Non-Disposable Equipment Also Carries Contamination Risks
As discussed in my interview with Dr. David Lewis, a retired microbiologist with the Environmental Protection Agency (EPA) last year, non-disposable tools such as flexible sigmoidoscopes and colonoscopies are also risky for the patient. Since they must be reused, these tools require cleaning and sterilization before each use, both inside and out. However, testing reveals that this is virtually impossible, and the disinfection process used by most clinics and hospitals fails to properly clean and sterilize these tools.
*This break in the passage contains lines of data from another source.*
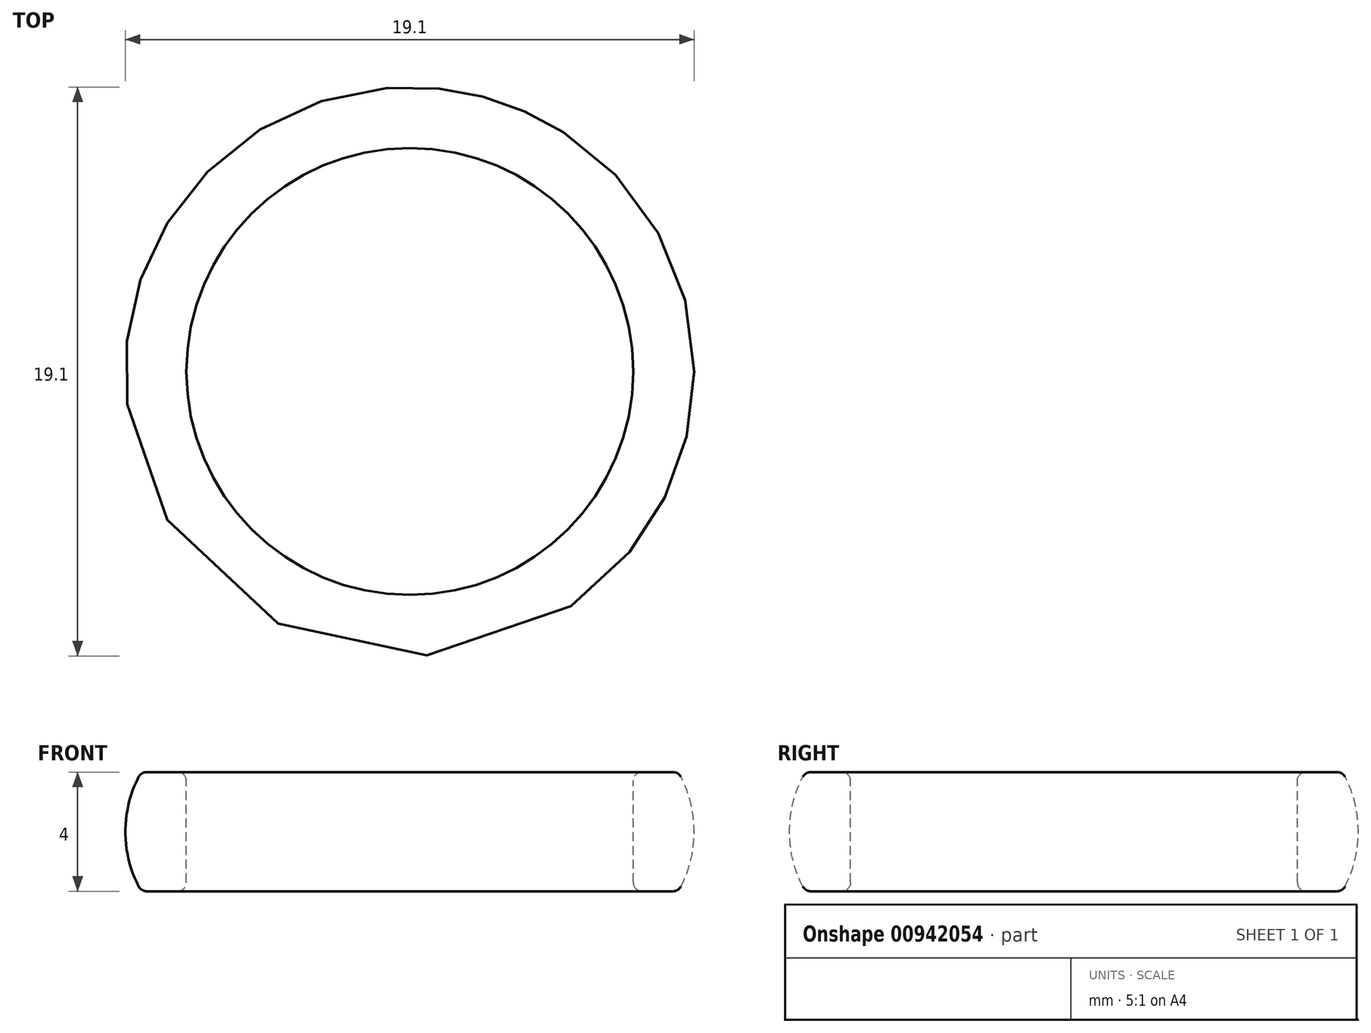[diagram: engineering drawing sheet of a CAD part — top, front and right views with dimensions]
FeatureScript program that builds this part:
annotation { "Feature Type Name" : "Feature", "Feature Type Description" : "" }
export const myFeature = defineFeature(function(context is Context, id is Id, definition is map)
    precondition{}
    {
        {
            var Q0;
            Q0=qCreatedBy(makeId("Top.planeOp"),FACE);
            var sketch = newSketch(context, id + "F0", { "sketchPlane" : qUnion([Q0])});
            skCircle(sketch, "E0", {"center": v(0, 0) * mm, "radius": 7.5 * mm});
            skLineSegment(sketch, "E1", {"start": v(0, 0) * mm, "end": v(7.5, 0) * mm});
            skSolve(sketch);
        }
        {
            var Q0;
            Q0=qCreatedBy(makeId("Front.planeOp"),FACE);
            var sketch = newSketch(context, id + "F1", { "sketchPlane" : qUnion([Q0])});
            skLineSegment(sketch, "E2", {"start": v(7.5, 0) * mm, "end": v(7.5, 4) * mm});
            skLineSegment(sketch, "E3", {"start": v(7.5, 0) * mm, "end": v(9.01, 0) * mm});
            skLineSegment(sketch, "E4", {"start": v(7.5, 4) * mm, "end": v(9.01, 4) * mm});
            skArc(sketch, "E5", {"start": v(9.01, 0) * mm, "mid": v(9.55, 2) * mm, "end": v(9.01, 4) * mm});
            skSolve(sketch);
        }
        {
            var Q0;
            Q0=makeQuery(id+"F1.imprint","IMPRINT",FACE,{"disambiguationData":[TD([[makeQuery(id+"F1.imprint","IMPRINT",EDGE,{"derivedFrom":sQuery(id+"F1.wireOp",EDGE,"E2")}),-1.0]])]});
            var Q1;
            Q1=sQuery(id+"F0.wireOp",EDGE,"E0");
            sweep(context, id + "F2", {"profiles" : qUnion([Q0]), "path" : qUnion([Q1])});
        }
        {
            var Q0;
            Q0=makeQuery(id+"F2.opSweep","SWEPT_EDGE",EDGE,{"disambiguationData":[OSD([sQuery(id+"F0.wireOp",EDGE,"E0"),sQuery(id+"F1.wireOp",EDGE,"E2"),sQuery(id+"F1.wireOp",EDGE,"E4")])]});
            var Q1;
            Q1=makeQuery(id+"F2.opSweep","SWEPT_EDGE",EDGE,{"disambiguationData":[OSD([sQuery(id+"F0.wireOp",EDGE,"E0"),sQuery(id+"F1.wireOp",EDGE,"E2"),sQuery(id+"F1.wireOp",EDGE,"E3")])]});
            var Q2;
            Q2=makeQuery(id+"F2.opSweep","SWEPT_EDGE",EDGE,{"disambiguationData":[OSD([sQuery(id+"F0.wireOp",EDGE,"E0"),sQuery(id+"F1.wireOp",EDGE,"E4"),sQuery(id+"F1.wireOp",EDGE,"E5")])]});
            var Q3;
            Q3=makeQuery(id+"F2.opSweep","SWEPT_EDGE",EDGE,{"disambiguationData":[OSD([sQuery(id+"F0.wireOp",EDGE,"E0"),sQuery(id+"F1.wireOp",EDGE,"E3"),sQuery(id+"F1.wireOp",EDGE,"E5")])]});
            fillet(context, id + "F3", {"entities" : qUnion([Q0, Q1, Q2, Q3]), "radius" : 0.3 * mm, "tangentPropagation" : true, "allowEdgeOverflow" : false});
        }
    });
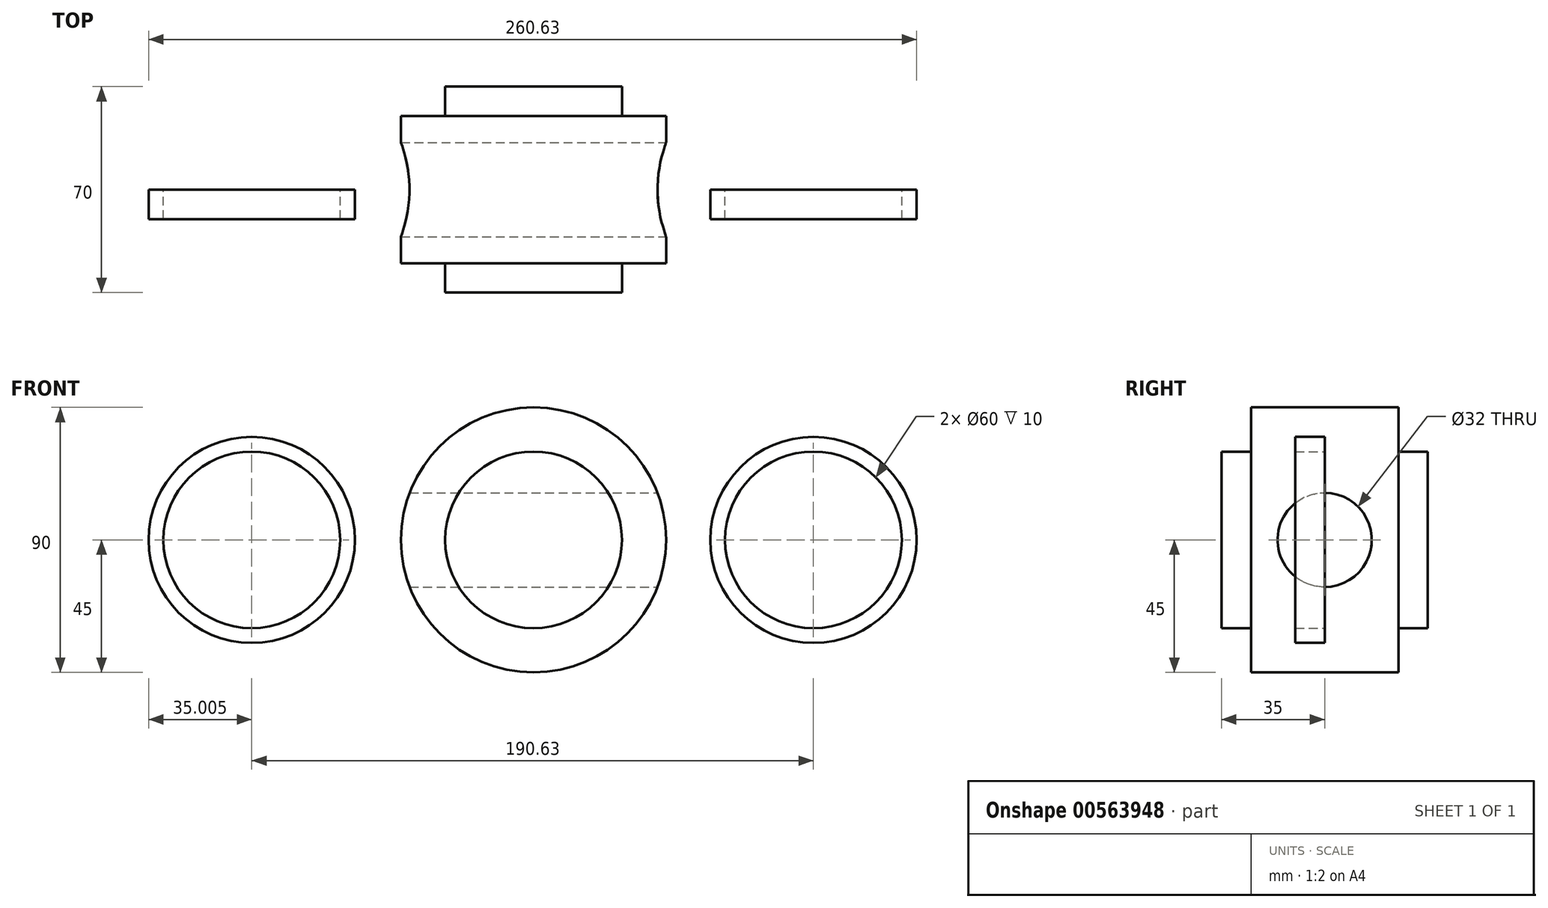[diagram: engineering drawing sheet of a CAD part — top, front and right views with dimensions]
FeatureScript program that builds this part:
annotation { "Feature Type Name" : "Feature", "Feature Type Description" : "" }
export const myFeature = defineFeature(function(context is Context, id is Id, definition is map)
    precondition{}
    {
        {
            var Q0;
            Q0=qCreatedBy(makeId("Front.planeOp"),FACE);
            var sketch = newSketch(context, id + "F0", { "sketchPlane" : qUnion([Q0])});
            skCircle(sketch, "E0", {"center": v(0, 0) * mm, "radius": 30 * mm});
            skCircle(sketch, "E1", {"center": v(0, 0) * mm, "radius": 45 * mm});
            skSolve(sketch);
        }
        {
            var Q0;
            Q0=makeQuery(id+"F0.imprint","IMPRINT",FACE,{"disambiguationData":[TD([[makeQuery(id+"F0.imprint","IMPRINT",EDGE,{"derivedFrom":sQuery(id+"F0.wireOp",EDGE,"E0")}),1.0]])]});
            extrude(context, id + "F1", {"entities" : qUnion([Q0]), "endBound" : BoundingType.SYMMETRIC, "depth" : 70 * mm, "offsetDistance" : 25 * mm});
        }
        {
            var Q0;
            Q0=qSketchRegion(id+"F0",true);
            extrude(context, id + "F2", {"entities" : qUnion([Q0]), "operationType" : NewBodyOperationType.ADD, "endBound" : BoundingType.SYMMETRIC, "depth" : 50 * mm, "offsetDistance" : 25 * mm});
        }
        {
            var Q0;
            Q0=qCreatedBy(makeId("Right.planeOp"),FACE);
            var sketch = newSketch(context, id + "F3", { "sketchPlane" : qUnion([Q0])});
            skCircle(sketch, "E2", {"center": v(0, 0) * mm, "radius": 16 * mm});
            skSolve(sketch);
        }
        {
            var Q0;
            Q0=qSketchRegion(id+"F3",true);
            extrude(context, id + "F4", {"entities" : qUnion([Q0]), "operationType" : NewBodyOperationType.REMOVE, "endBound" : BoundingType.SYMMETRIC, "oppositeDirection" : true, "depth" : 90 * mm, "offsetDistance" : 25 * mm});
        }
        {
            var Q0;
            Q0=qCreatedBy(makeId("Front.planeOp"),FACE);
            var sketch = newSketch(context, id + "F5", { "sketchPlane" : qUnion([Q0])});
            skCircle(sketch, "E3", {"center": v(95, 0) * mm, "radius": 30 * mm});
            skCircle(sketch, "E4", {"center": v(95, 0) * mm, "radius": 35 * mm});
            skCircle(sketch, "E5", {"center": v(-95.63, 0) * mm, "radius": 35 * mm});
            skCircle(sketch, "E6", {"center": v(-95.63, 0) * mm, "radius": 30 * mm});
            skSolve(sketch);
        }
        {
            var Q0;
            Q0=qSketchRegion(id+"F5",true);
            extrude(context, id + "F6", {"entities" : qUnion([Q0]), "depth" : 10 * mm, "offsetDistance" : 25 * mm});
        }
    });
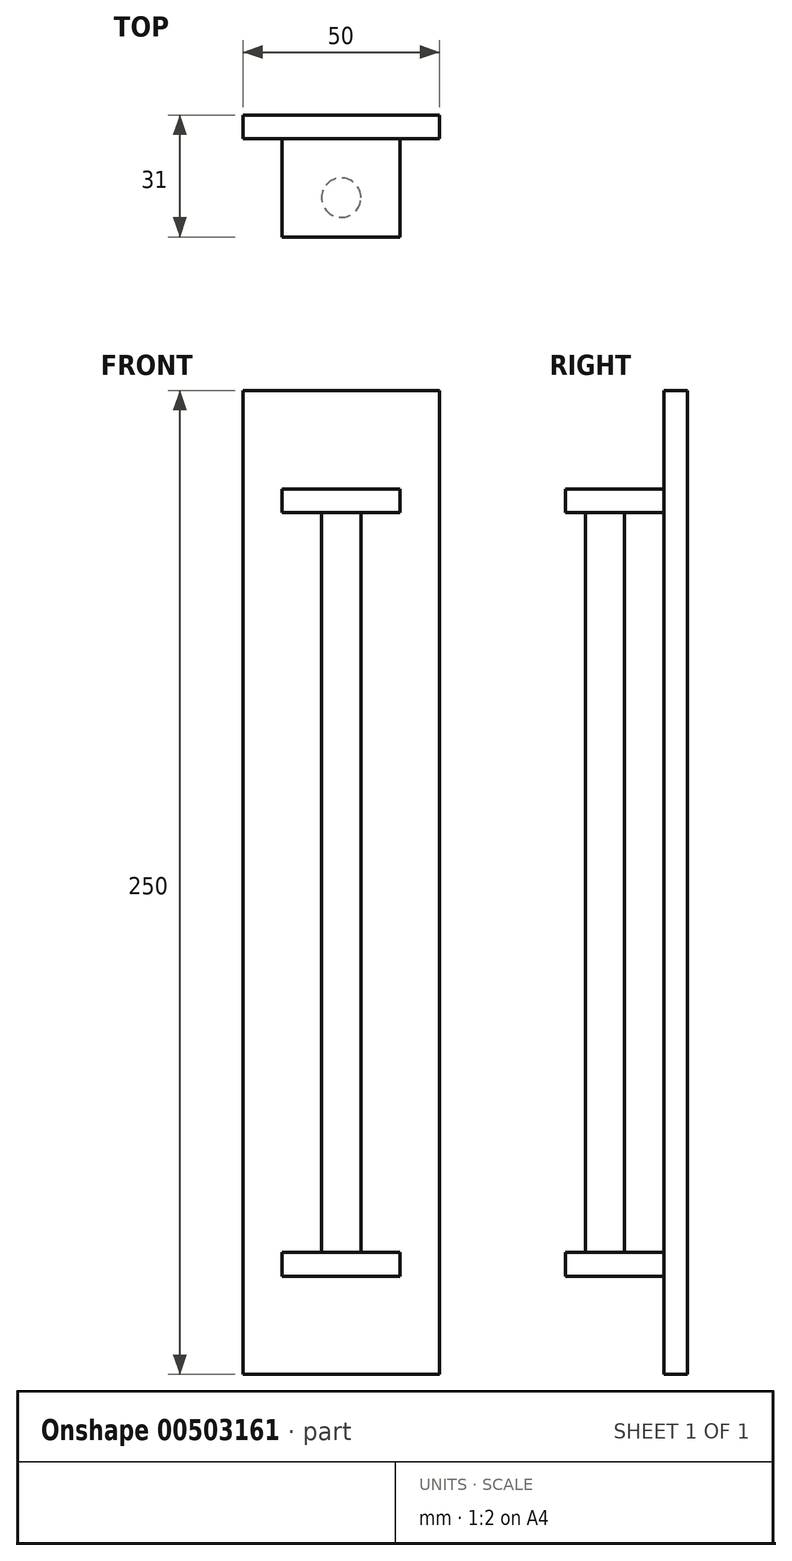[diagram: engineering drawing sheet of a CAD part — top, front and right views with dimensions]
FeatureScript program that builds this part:
annotation { "Feature Type Name" : "Feature", "Feature Type Description" : "" }
export const myFeature = defineFeature(function(context is Context, id is Id, definition is map)
    precondition{}
    {
        {
            var Q0;
            Q0=qCreatedBy(makeId("Front.planeOp"),FACE);
            var sketch = newSketch(context, id + "F0", { "sketchPlane" : qUnion([Q0])});
            skLineSegment(sketch, "E0.bottom", {"start": v(25, 125) * mm, "end": v(-25, 125) * mm});
            skLineSegment(sketch, "E0.top", {"start": v(25, -125) * mm, "end": v(-25, -125) * mm});
            skLineSegment(sketch, "E0.left", {"start": v(25, 125) * mm, "end": v(25, -125) * mm});
            skLineSegment(sketch, "E0.right", {"start": v(-25, 125) * mm, "end": v(-25, -125) * mm});
            skPoint(sketch, "E0.middle", {"position": v(0, 0) * mm});
            skSolve(sketch);
        }
        {
            var Q0;
            Q0=makeQuery(id+"F0.imprint","IMPRINT",FACE,{"disambiguationData":[TD([[makeQuery(id+"F0.imprint","IMPRINT",EDGE,{"derivedFrom":sQuery(id+"F0.wireOp",EDGE,"E0.bottom")}),1.0]])]});
            extrude(context, id + "F1", {"entities" : qUnion([Q0]), "depth" : 6 * mm});
        }
        {
            var Q0;
            Q0=makeQuery(id+"F1.opExtrude","CAP_FACE",FACE,{"disambiguationData":[OSD([sQuery(id+"F0.wireOp",EDGE,"E0.bottom"),sQuery(id+"F0.wireOp",EDGE,"E0.top"),sQuery(id+"F0.wireOp",EDGE,"E0.left"),sQuery(id+"F0.wireOp",EDGE,"E0.right")])],"isStart":false});
            var sketch = newSketch(context, id + "F2", { "sketchPlane" : qUnion([Q0])});
            skLineSegment(sketch, "E1", {"start": v(0, 125) * mm, "end": v(0, 100) * mm, "construction": true});
            skPoint(sketch, "E1.endSnap0", {"position": v(0, 125) * mm});
            skLineSegment(sketch, "E2", {"start": v(0, -125) * mm, "end": v(0, -100) * mm, "construction": true});
            skLineSegment(sketch, "E3", {"start": v(0, 100) * mm, "end": v(15, 100) * mm, "construction": true});
            skLineSegment(sketch, "E4", {"start": v(15, 100) * mm, "end": v(0, 100) * mm, "construction": true});
            skLineSegment(sketch, "E5", {"start": v(0, 100) * mm, "end": v(-15, 100) * mm, "construction": true});
            skLineSegment(sketch, "E6", {"start": v(0, -100) * mm, "end": v(-15, -100) * mm, "construction": true});
            skLineSegment(sketch, "E7", {"start": v(-15, -100) * mm, "end": v(0, -100) * mm, "construction": true});
            skLineSegment(sketch, "E8", {"start": v(0, -100) * mm, "end": v(15, -100) * mm, "construction": true});
            skLineSegment(sketch, "E9.bottom", {"start": v(-15, -100) * mm, "end": v(15, -100) * mm});
            skLineSegment(sketch, "E9.top", {"start": v(-15, -94) * mm, "end": v(15, -94) * mm});
            skLineSegment(sketch, "E9.left", {"start": v(-15, -100) * mm, "end": v(-15, -94) * mm});
            skLineSegment(sketch, "E9.right", {"start": v(15, -100) * mm, "end": v(15, -94) * mm});
            skLineSegment(sketch, "E10.bottom", {"start": v(-15, 100) * mm, "end": v(15, 100) * mm});
            skLineSegment(sketch, "E10.top", {"start": v(-15, 94) * mm, "end": v(15, 94) * mm});
            skLineSegment(sketch, "E10.left", {"start": v(-15, 100) * mm, "end": v(-15, 94) * mm});
            skLineSegment(sketch, "E10.right", {"start": v(15, 100) * mm, "end": v(15, 94) * mm});
            skSolve(sketch);
        }
        {
            var Q0;
            Q0=makeQuery(id+"F2.imprint","IMPRINT",FACE,{"disambiguationData":[TD([[makeQuery(id+"F2.imprint","IMPRINT",EDGE,{"derivedFrom":sQuery(id+"F2.wireOp",EDGE,"E10.bottom")}),-1.0]])]});
            var Q1;
            Q1=makeQuery(id+"F2.imprint","IMPRINT",FACE,{"disambiguationData":[TD([[makeQuery(id+"F2.imprint","IMPRINT",EDGE,{"derivedFrom":sQuery(id+"F2.wireOp",EDGE,"E9.bottom")}),1.0]])]});
            extrude(context, id + "F3", {"entities" : qUnion([Q0, Q1]), "operationType" : NewBodyOperationType.ADD, "depth" : 25 * mm});
        }
        {
            var Q0;
            Q0=makeQuery(id+"F3.opExtrude","SWEPT_FACE",FACE,{"disambiguationData":[OSD([sQuery(id+"F2.wireOp",EDGE,"E10.top")])]});
            var sketch = newSketch(context, id + "F4", { "sketchPlane" : qUnion([Q0])});
            skLineSegment(sketch, "E11", {"start": v(0, 31) * mm, "end": v(0, 6) * mm, "construction": true});
            skLineSegment(sketch, "E12", {"start": v(-15, 31) * mm, "end": v(-15, 21) * mm, "construction": true});
            skLineSegment(sketch, "E13", {"start": v(-15, 21) * mm, "end": v(15, 21) * mm, "construction": true});
            skCircle(sketch, "E14", {"center": v(0, 21) * mm, "radius": 5 * mm});
            skSolve(sketch);
        }
        {
            var Q0;
            Q0=qSketchRegion(id+"F4",true);
            extrude(context, id + "F5", {"entities" : qUnion([Q0]), "operationType" : NewBodyOperationType.ADD, "endBound" : BoundingType.UP_TO_NEXT, "depth" : 25 * mm});
        }
    });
As a result, patients take great chances when these tools are used on them, as they can spread all manner of infections from one patient to another. There is a solution: create flexible scopes that can be autoclaved (heat sterilized). But manufacturers have not been pressured to come up with such a design. As noted by Lewis, it really boils down to federal agencies failing to take the contamination issue seriously enough.
If you’re having a colonoscopy done, or any other procedure where a flexible endoscope will be used, be sure to ask how it is cleaned, and which cleaning agent is being used.
- If the hospital or clinic uses peracetic acid, your likelihood of contracting an infection from a previous patient is very slim.
- If the answer is glutaraldehyde, or the brand name Cidex (which is what 80 percent of clinics use), cancel your appointment and go elsewhere.
Asking what they use to clean the scope is a key question that could save your life. It’s important that we all start to do this because the FDA simply does not have the incentive to take action on it.
However, once enough people refuse to have these procedures done with glutaraldehyde-sterilized instruments, then clinics and hospitals will change, even if the FDA does nothing. It’s also crucial that health care professionals who are reading this start addressing the issue from the inside. You really need to be aware of this issue, and how it’s placing patients at risk.
As for flawed surgical tools, there’s very little you as a patient can do about it. Ideally, hospitals everywhere would hire someone to carefully inspect all surgical tools prior to use. In all, Poling’s report reveals there is much room for improvement in this industry, if we are to place patient welfare first.